* [Challenge]: Copy out every row below, swapping "collectors" for "collected by" each time it occurs and leaving all else unchanged.

* [Data]:
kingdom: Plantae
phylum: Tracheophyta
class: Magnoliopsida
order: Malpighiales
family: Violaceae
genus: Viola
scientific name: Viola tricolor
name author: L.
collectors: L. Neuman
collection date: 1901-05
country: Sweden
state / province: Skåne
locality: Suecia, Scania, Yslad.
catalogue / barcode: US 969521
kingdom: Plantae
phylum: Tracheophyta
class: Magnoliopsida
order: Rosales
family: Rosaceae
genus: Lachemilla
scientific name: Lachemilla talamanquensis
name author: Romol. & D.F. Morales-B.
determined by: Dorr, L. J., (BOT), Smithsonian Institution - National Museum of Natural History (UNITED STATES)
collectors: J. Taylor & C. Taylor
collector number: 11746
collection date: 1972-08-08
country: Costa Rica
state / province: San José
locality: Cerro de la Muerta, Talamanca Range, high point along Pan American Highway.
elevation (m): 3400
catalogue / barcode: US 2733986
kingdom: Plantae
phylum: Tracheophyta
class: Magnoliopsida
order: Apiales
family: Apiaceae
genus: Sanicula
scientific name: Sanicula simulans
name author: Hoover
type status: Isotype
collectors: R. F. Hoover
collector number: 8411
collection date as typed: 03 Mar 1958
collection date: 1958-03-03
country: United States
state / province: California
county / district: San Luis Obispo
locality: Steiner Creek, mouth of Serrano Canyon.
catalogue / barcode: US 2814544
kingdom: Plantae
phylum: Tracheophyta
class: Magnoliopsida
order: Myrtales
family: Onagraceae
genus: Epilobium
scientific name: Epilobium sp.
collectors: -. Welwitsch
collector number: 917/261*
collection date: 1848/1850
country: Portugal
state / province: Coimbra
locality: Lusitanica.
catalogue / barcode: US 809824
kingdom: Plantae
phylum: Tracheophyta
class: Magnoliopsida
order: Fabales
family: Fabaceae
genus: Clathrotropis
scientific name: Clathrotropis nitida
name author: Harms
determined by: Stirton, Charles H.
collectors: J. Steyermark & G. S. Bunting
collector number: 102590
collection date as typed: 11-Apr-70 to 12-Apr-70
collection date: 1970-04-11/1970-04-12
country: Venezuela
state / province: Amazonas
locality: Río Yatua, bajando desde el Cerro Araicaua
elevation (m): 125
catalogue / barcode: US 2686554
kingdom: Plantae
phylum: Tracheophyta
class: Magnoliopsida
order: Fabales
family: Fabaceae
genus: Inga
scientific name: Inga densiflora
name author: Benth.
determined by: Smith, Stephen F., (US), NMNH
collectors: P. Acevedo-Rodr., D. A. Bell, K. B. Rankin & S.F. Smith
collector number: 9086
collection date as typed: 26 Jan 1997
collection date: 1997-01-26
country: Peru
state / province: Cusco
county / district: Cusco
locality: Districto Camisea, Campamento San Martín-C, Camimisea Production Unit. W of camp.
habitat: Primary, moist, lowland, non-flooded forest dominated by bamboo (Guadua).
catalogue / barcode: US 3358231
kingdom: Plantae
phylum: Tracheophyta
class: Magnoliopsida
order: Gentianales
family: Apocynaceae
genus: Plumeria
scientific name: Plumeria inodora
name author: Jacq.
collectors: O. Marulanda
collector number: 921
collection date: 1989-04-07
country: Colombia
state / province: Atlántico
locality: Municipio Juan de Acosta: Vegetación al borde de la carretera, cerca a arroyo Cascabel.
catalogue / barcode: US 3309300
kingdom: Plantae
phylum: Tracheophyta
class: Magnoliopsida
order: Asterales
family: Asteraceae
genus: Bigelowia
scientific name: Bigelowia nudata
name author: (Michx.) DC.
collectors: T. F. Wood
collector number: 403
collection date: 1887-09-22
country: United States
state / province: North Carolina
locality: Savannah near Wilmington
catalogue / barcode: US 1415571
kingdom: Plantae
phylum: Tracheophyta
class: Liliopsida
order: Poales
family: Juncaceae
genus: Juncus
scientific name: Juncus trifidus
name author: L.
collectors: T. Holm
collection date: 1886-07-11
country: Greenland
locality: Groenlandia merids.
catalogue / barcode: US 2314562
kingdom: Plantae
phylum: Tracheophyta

* [Task output]:
kingdom: Plantae
phylum: Tracheophyta
class: Magnoliopsida
order: Malpighiales
family: Violaceae
genus: Viola
scientific name: Viola tricolor
name author: L.
collected by: L. Neuman
collection date: 1901-05
country: Sweden
state / province: Skåne
locality: Suecia, Scania, Yslad.
catalogue / barcode: US 969521
kingdom: Plantae
phylum: Tracheophyta
class: Magnoliopsida
order: Rosales
family: Rosaceae
genus: Lachemilla
scientific name: Lachemilla talamanquensis
name author: Romol. & D.F. Morales-B.
determined by: Dorr, L. J., (BOT), Smithsonian Institution - National Museum of Natural History (UNITED STATES)
collected by: J. Taylor & C. Taylor
collector number: 11746
collection date: 1972-08-08
country: Costa Rica
state / province: San José
locality: Cerro de la Muerta, Talamanca Range, high point along Pan American Highway.
elevation (m): 3400
catalogue / barcode: US 2733986
kingdom: Plantae
phylum: Tracheophyta
class: Magnoliopsida
order: Apiales
family: Apiaceae
genus: Sanicula
scientific name: Sanicula simulans
name author: Hoover
type status: Isotype
collected by: R. F. Hoover
collector number: 8411
collection date as typed: 03 Mar 1958
collection date: 1958-03-03
country: United States
state / province: California
county / district: San Luis Obispo
locality: Steiner Creek, mouth of Serrano Canyon.
catalogue / barcode: US 2814544
kingdom: Plantae
phylum: Tracheophyta
class: Magnoliopsida
order: Myrtales
family: Onagraceae
genus: Epilobium
scientific name: Epilobium sp.
collected by: -. Welwitsch
collector number: 917/261*
collection date: 1848/1850
country: Portugal
state / province: Coimbra
locality: Lusitanica.
catalogue / barcode: US 809824
kingdom: Plantae
phylum: Tracheophyta
class: Magnoliopsida
order: Fabales
family: Fabaceae
genus: Clathrotropis
scientific name: Clathrotropis nitida
name author: Harms
determined by: Stirton, Charles H.
collected by: J. Steyermark & G. S. Bunting
collector number: 102590
collection date as typed: 11-Apr-70 to 12-Apr-70
collection date: 1970-04-11/1970-04-12
country: Venezuela
state / province: Amazonas
locality: Río Yatua, bajando desde el Cerro Araicaua
elevation (m): 125
catalogue / barcode: US 2686554
kingdom: Plantae
phylum: Tracheophyta
class: Magnoliopsida
order: Fabales
family: Fabaceae
genus: Inga
scientific name: Inga densiflora
name author: Benth.
determined by: Smith, Stephen F., (US), NMNH
collected by: P. Acevedo-Rodr., D. A. Bell, K. B. Rankin & S.F. Smith
collector number: 9086
collection date as typed: 26 Jan 1997
collection date: 1997-01-26
country: Peru
state / province: Cusco
county / district: Cusco
locality: Districto Camisea, Campamento San Martín-C, Camimisea Production Unit. W of camp.
habitat: Primary, moist, lowland, non-flooded forest dominated by bamboo (Guadua).
catalogue / barcode: US 3358231
kingdom: Plantae
phylum: Tracheophyta
class: Magnoliopsida
order: Gentianales
family: Apocynaceae
genus: Plumeria
scientific name: Plumeria inodora
name author: Jacq.
collected by: O. Marulanda
collector number: 921
collection date: 1989-04-07
country: Colombia
state / province: Atlántico
locality: Municipio Juan de Acosta: Vegetación al borde de la carretera, cerca a arroyo Cascabel.
catalogue / barcode: US 3309300
kingdom: Plantae
phylum: Tracheophyta
class: Magnoliopsida
order: Asterales
family: Asteraceae
genus: Bigelowia
scientific name: Bigelowia nudata
name author: (Michx.) DC.
collected by: T. F. Wood
collector number: 403
collection date: 1887-09-22
country: United States
state / province: North Carolina
locality: Savannah near Wilmington
catalogue / barcode: US 1415571
kingdom: Plantae
phylum: Tracheophyta
class: Liliopsida
order: Poales
family: Juncaceae
genus: Juncus
scientific name: Juncus trifidus
name author: L.
collected by: T. Holm
collection date: 1886-07-11
country: Greenland
locality: Groenlandia merids.
catalogue / barcode: US 2314562
kingdom: Plantae
phylum: Tracheophyta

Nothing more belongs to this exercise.